MARTES

Me voy a la cama recordando aún lo que acabo de cenar, en mi saciedad, atrapada en la extraordinaria sensación de tener el estómago inflamado gracias a una gran cena. Quizá debí traerme un par de galletas adicionales, pues cuatro no serán suficientes para pasar las horas de la madrugada. Si trabajara un poco más ―o lo mismo, pero me pagaran mejor― podría comprar un mini refrigerador e instalarlo junto a mi cama, en el espacio que ocupa el horrible ropero que heredé de mi abuela. «Heredar» no es siquiera la palabra adecuada. Mi mamá lo extrajo de casa de ella antes de internarla en el asilo de ancianos. «Será temporal», me dijo cuando a duras penas lo hicimos pasar por la estrecha puerta. Lo odio. Odio que bloquee mi salida por el lado oeste de la cama, odio su espejo que me sentencia. Tal pareciera que en él no solo se refleja mi gordura, sino también mi constante deseo de comer. Y es que nunca me sacio, nunca.

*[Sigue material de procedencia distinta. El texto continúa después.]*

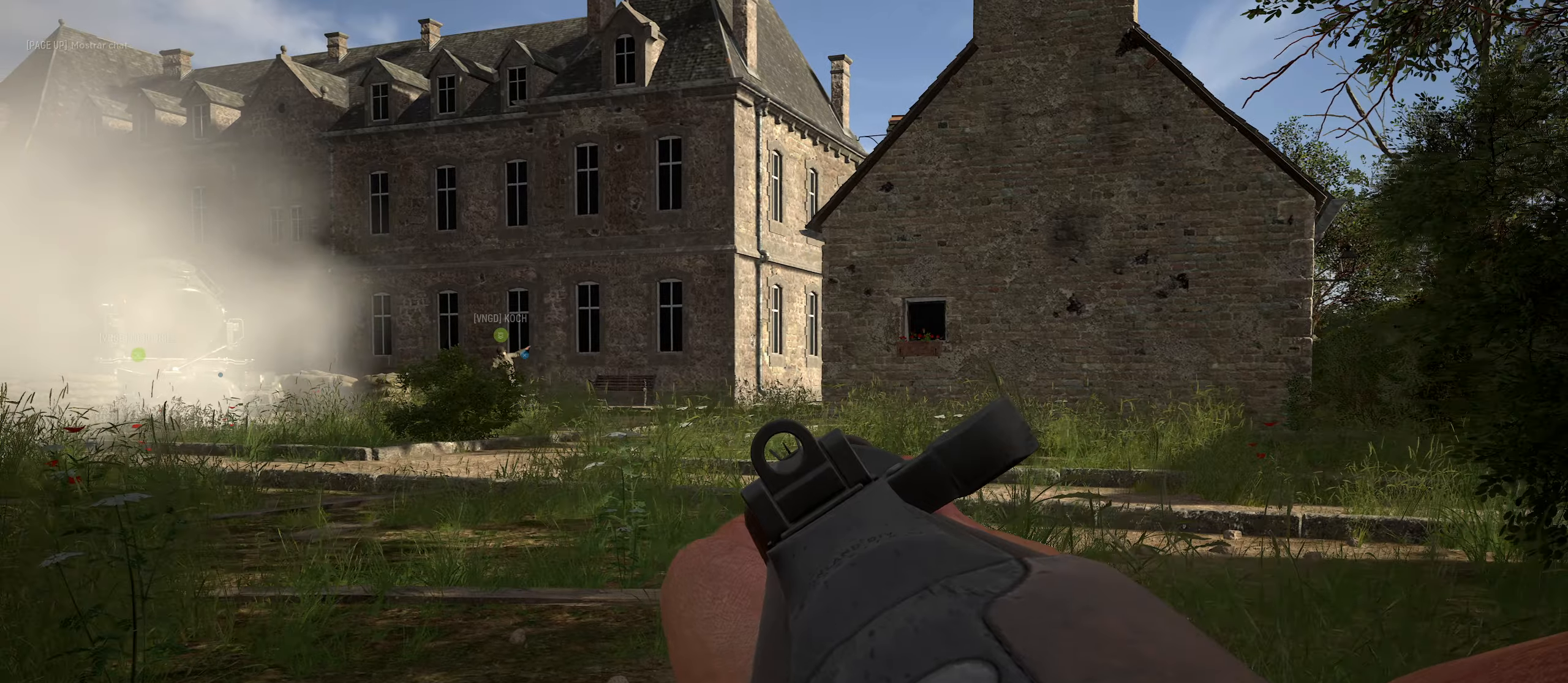
{"keys": ["d"], "mouse": ["right"], "mouse_move": "still", "events": [[200, "a", "up"], [200, "d", "down"]]}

Mañana me portaré bien con Lalito, el niño con discapacidad. Su mamá sabe agradecer mi paciencia con bolsas de pan dulce; y mi discreción, con rosquillas. Mientras que yo no dé parte a la administradora de la guardería de los problemas que provoca el comportamiento del menor, ella me seguirá sobornando con diferentes tipos de golosinas. Me pregunto qué clase de sacrificios hace esa madre para sacar a flote a su hijo y qué será de ambos si en el futuro le niegan a Lalito el ingreso en el jardín de infantes. Pienso en ellos y la angustia me devuelve el apetito. Tendré que levantarme por un vaso con leche. Si tuviera ese mini refrigerador aquí, a mi lado, me ahorraría un viaje a la cocina.

MIÉRCOLES

Paré en la mueblería para echarle un vistazo al mini refrigerador. Es costoso. Su precio equivale a un mes completo de mi salario. Tendría que dejar de vestir, transportarme; en fin, de comer durante dos quincenas para poder adquirirlo. Difícil. La caminata me dejó exhausta. Cuidar de Lalito requiere un esfuerzo mayor al de cuidar de todos los niños de la guardería en conjunto. Aún en su inocencia lo sabe, pues es perceptivo. Me tiene afecto porque lo trato con amor y sin prejuicios. A la salida, le propuso a su madre que me agasajaran mañana con un pan de muerto. En lo personal, no me gusta celebrar el Día de los Muertos. Eso de rendirle culto a la Parca y levantar un altar para los fallecidos me resulta tétrico. Prefiero celebrar el Día de las Brujas. ¡Es tan divertido! Las madres disfrazan a sus críos de monstruos, momias, arañas, duendes… y los adultos les comparten dulces.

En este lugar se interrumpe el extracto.